Our results may be interpreted in light of four of the five stages of the nutrition transition [31], given that the first stage (hunter-gatherer societies) is extremely rare in present-day societies. The second (modern agriculture and famine) and third (receding famine as incomes grow) stages may be applicable to the poorest women in low-income countries, among whom underweight prevalence is substantial. The high prevalence of overweight and obesity observed in middle-income countries, particularly among better-off women, reflects the fourth stage of the transition (degenerative disease due to changes in activity levels and diet).

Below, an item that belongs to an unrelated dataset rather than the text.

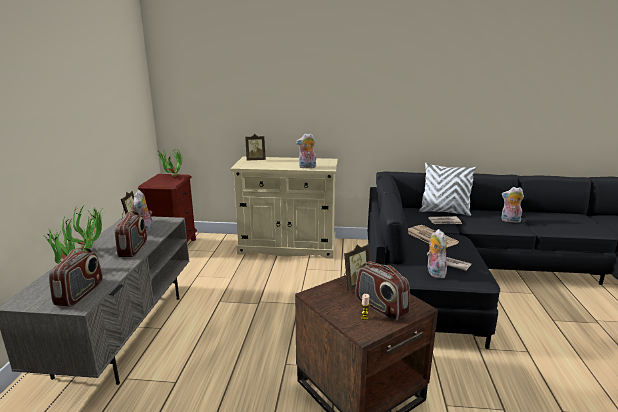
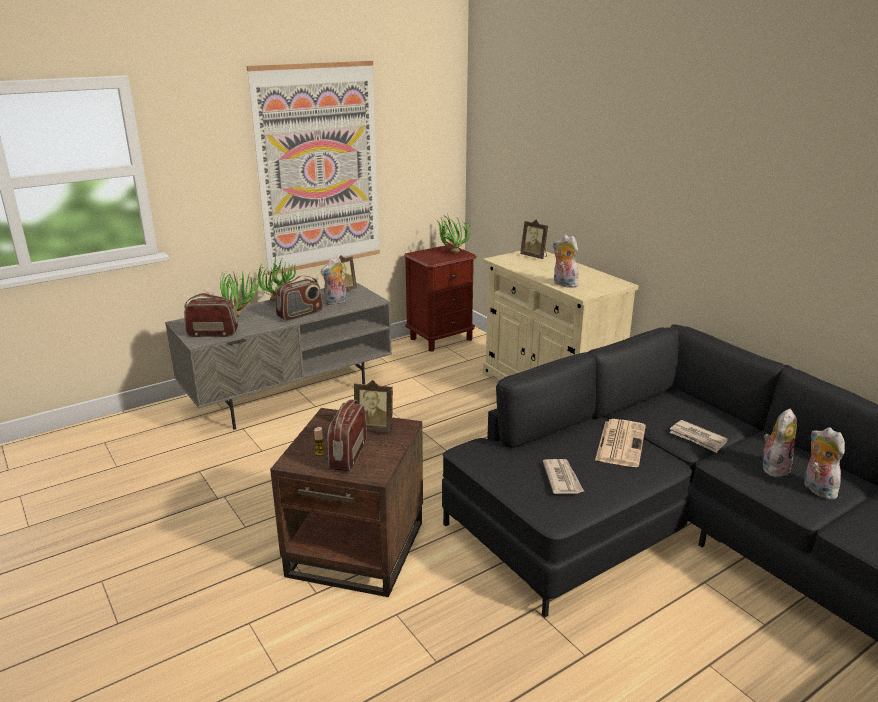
camera: 50 degrees right, 5 degrees up
radio [49,248,103,307] -> radio turned 150 degrees counterclockwise [184,293,238,337]
white pillow [419,163,476,216] -> none
plush toy [427,229,447,278] -> plush toy moved to [763,409,797,479]
none -> picture [247,61,380,275]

Finally, we detected patterns in a few upper-middle-income countries (Colombia, Kyrgyzstan, Peru, and Jordan) suggesting that women in the richest deciles may be moving into the fifth and last stage of the transition (behavioral change in which populations reduce their fat, increase fiber intake, and do meaningful physical activity). Our disaggregated analyses show that, far from being applicable to whole countries, the stages of the nutrition transition affect women from different social classes to different extents, signaling that within the same country several stages of the transition may be observed. In Pakistan, for example, the prevalence of underweight in the poorest decile is 31% whereas the prevalence of overweight or obesity in the richest decile reaches 66%.

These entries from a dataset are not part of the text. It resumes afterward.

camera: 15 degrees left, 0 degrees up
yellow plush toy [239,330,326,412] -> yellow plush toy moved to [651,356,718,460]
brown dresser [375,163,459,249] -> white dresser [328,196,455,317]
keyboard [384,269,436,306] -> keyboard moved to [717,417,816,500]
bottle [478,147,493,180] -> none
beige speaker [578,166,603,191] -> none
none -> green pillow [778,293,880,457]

Our results have policy implications. Underweight is affecting specific groups of very poor women in very poor countries. Targeting interventions at these groups is essential, given that even in most low-income countries the majority of women are not affected. Effective interventions may range from food and micronutrient supplementation to well as intersectoral anti-poverty and women’s empowerment initiatives [32].

Regarding the prevention of overweight and obesity, analyses from high-income countries show that the development of new technologies in food processing, allied with urbanization, have led women to favor processed foods, instead of buying fresh ingredients for cooking at home, and this shift has contributed to the epidemic of overweight and obesity [33]. Our analyses of inequality patterns show that overweight is being driven by the wealthier women, particularly in the poorest countries. Given that rich women in these countries tend to be early adopters [34] of western patterns of diet and physical activity, preventive strategies should be targeted at these groups of women who are likely to act as trend-setters [17] in the early stages of the overweight epidemic.

Finally, overweight and obesity in middle-income countries are trickling down, from wealthier women to the rest of the population, thus requiring population-level approaches such as food regulation, labeling, and taxation [35, 36], and well as environmental and behavioral interventions to promote physical activity, although the evidence supporting dietary approaches is far greater than that for the promotion of exercise [37].

Since specific population subgroups within a given country may be at distinct stages of the nutrition transition and may also show different responses to nutrition interventions, it is essential to gather regular information that may be disaggregated by population subgroups, such as wealth quintiles or deciles. Nutrition monitoring with an equity lens should become an integral component of tracking progress towards optimal nutrition at population level.